• [Job item] Switch "chart" to "graph" in the lines below and write them out again with nothing else changed. Leave the pictures out.

• [Records for processing]
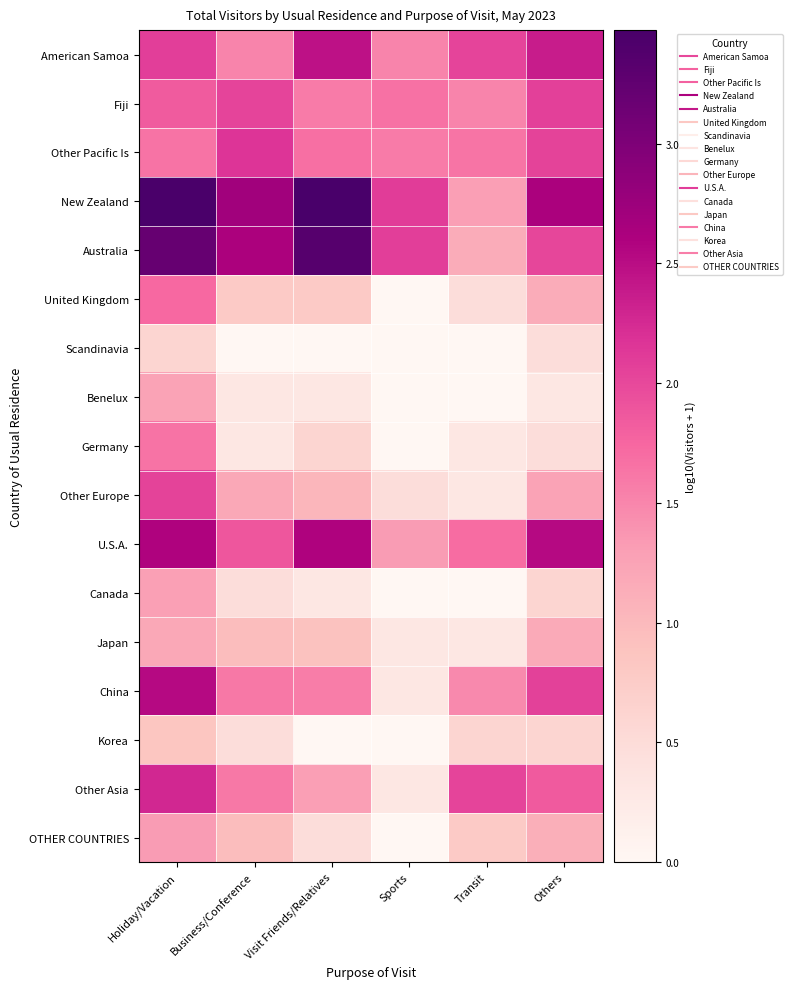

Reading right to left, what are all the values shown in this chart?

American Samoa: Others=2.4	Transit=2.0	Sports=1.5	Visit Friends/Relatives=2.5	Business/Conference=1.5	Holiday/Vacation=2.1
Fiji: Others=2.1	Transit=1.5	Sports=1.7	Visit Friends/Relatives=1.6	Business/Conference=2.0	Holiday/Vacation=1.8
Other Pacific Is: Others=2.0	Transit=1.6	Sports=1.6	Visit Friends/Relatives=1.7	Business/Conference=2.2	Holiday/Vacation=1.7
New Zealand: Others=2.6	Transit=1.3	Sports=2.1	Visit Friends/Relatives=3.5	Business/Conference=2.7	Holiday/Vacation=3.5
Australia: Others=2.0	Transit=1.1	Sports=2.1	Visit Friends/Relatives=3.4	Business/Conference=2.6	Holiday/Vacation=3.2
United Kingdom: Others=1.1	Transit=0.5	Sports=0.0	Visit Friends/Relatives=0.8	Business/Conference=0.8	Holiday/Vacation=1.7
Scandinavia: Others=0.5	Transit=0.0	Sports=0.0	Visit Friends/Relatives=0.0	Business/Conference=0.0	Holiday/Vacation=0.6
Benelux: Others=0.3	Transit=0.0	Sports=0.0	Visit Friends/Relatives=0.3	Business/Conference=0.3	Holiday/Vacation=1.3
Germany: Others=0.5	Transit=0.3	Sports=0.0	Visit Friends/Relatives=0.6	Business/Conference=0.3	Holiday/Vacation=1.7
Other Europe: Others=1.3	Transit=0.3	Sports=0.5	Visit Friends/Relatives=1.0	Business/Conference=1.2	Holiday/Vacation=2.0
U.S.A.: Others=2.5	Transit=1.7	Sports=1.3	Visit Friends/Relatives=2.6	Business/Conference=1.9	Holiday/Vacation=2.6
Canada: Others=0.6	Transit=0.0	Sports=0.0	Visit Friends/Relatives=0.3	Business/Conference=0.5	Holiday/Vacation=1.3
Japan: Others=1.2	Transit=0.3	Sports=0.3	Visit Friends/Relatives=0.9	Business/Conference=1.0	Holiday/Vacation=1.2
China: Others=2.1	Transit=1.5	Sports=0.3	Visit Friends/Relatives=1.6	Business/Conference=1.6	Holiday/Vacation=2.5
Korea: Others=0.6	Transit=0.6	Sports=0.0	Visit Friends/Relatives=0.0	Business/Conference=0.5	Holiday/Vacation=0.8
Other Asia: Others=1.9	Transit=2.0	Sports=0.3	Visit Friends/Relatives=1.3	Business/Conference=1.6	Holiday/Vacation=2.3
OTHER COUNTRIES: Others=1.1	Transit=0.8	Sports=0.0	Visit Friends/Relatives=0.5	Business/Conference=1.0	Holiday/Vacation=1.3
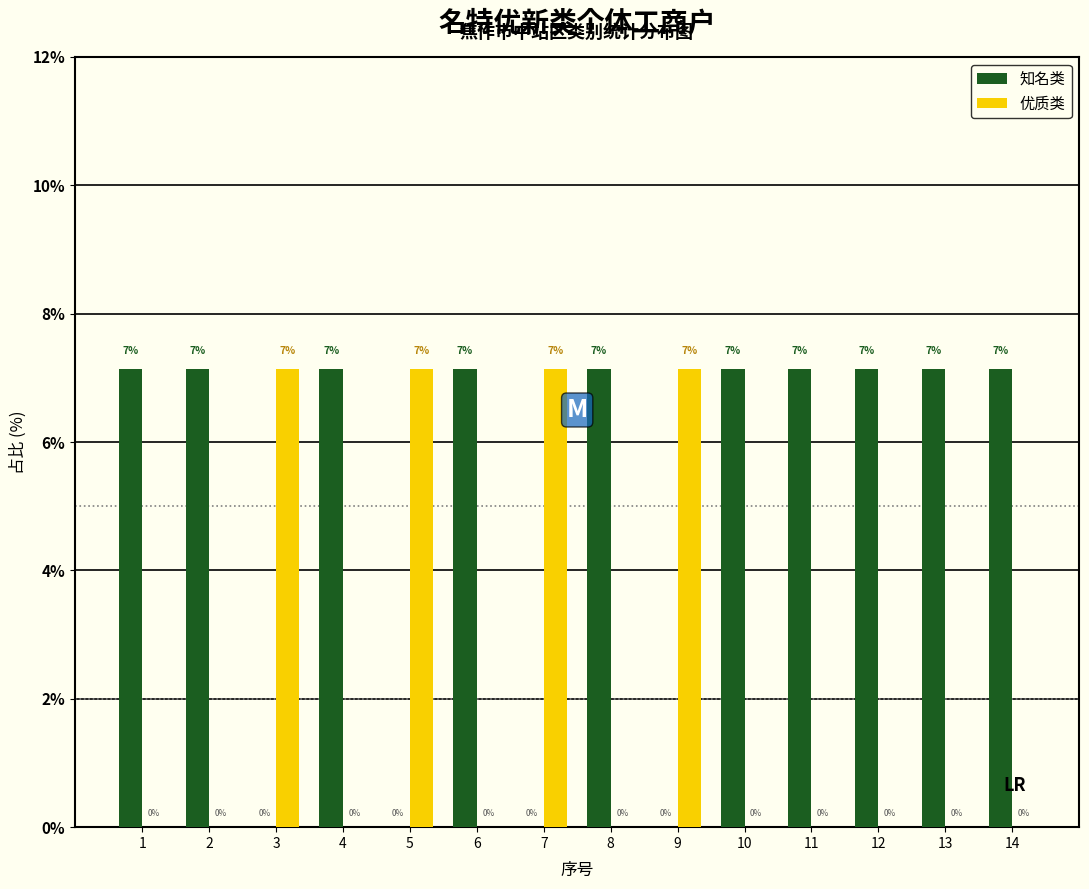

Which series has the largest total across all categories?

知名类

• [Written solution]
Reading right to left, what are all the values shown in this graph?

American Samoa: Others=2.4	Transit=2.0	Sports=1.5	Visit Friends/Relatives=2.5	Business/Conference=1.5	Holiday/Vacation=2.1
Fiji: Others=2.1	Transit=1.5	Sports=1.7	Visit Friends/Relatives=1.6	Business/Conference=2.0	Holiday/Vacation=1.8
Other Pacific Is: Others=2.0	Transit=1.6	Sports=1.6	Visit Friends/Relatives=1.7	Business/Conference=2.2	Holiday/Vacation=1.7
New Zealand: Others=2.6	Transit=1.3	Sports=2.1	Visit Friends/Relatives=3.5	Business/Conference=2.7	Holiday/Vacation=3.5
Australia: Others=2.0	Transit=1.1	Sports=2.1	Visit Friends/Relatives=3.4	Business/Conference=2.6	Holiday/Vacation=3.2
United Kingdom: Others=1.1	Transit=0.5	Sports=0.0	Visit Friends/Relatives=0.8	Business/Conference=0.8	Holiday/Vacation=1.7
Scandinavia: Others=0.5	Transit=0.0	Sports=0.0	Visit Friends/Relatives=0.0	Business/Conference=0.0	Holiday/Vacation=0.6
Benelux: Others=0.3	Transit=0.0	Sports=0.0	Visit Friends/Relatives=0.3	Business/Conference=0.3	Holiday/Vacation=1.3
Germany: Others=0.5	Transit=0.3	Sports=0.0	Visit Friends/Relatives=0.6	Business/Conference=0.3	Holiday/Vacation=1.7
Other Europe: Others=1.3	Transit=0.3	Sports=0.5	Visit Friends/Relatives=1.0	Business/Conference=1.2	Holiday/Vacation=2.0
U.S.A.: Others=2.5	Transit=1.7	Sports=1.3	Visit Friends/Relatives=2.6	Business/Conference=1.9	Holiday/Vacation=2.6
Canada: Others=0.6	Transit=0.0	Sports=0.0	Visit Friends/Relatives=0.3	Business/Conference=0.5	Holiday/Vacation=1.3
Japan: Others=1.2	Transit=0.3	Sports=0.3	Visit Friends/Relatives=0.9	Business/Conference=1.0	Holiday/Vacation=1.2
China: Others=2.1	Transit=1.5	Sports=0.3	Visit Friends/Relatives=1.6	Business/Conference=1.6	Holiday/Vacation=2.5
Korea: Others=0.6	Transit=0.6	Sports=0.0	Visit Friends/Relatives=0.0	Business/Conference=0.5	Holiday/Vacation=0.8
Other Asia: Others=1.9	Transit=2.0	Sports=0.3	Visit Friends/Relatives=1.3	Business/Conference=1.6	Holiday/Vacation=2.3
OTHER COUNTRIES: Others=1.1	Transit=0.8	Sports=0.0	Visit Friends/Relatives=0.5	Business/Conference=1.0	Holiday/Vacation=1.3

Which series has the largest total across all categories?

知名类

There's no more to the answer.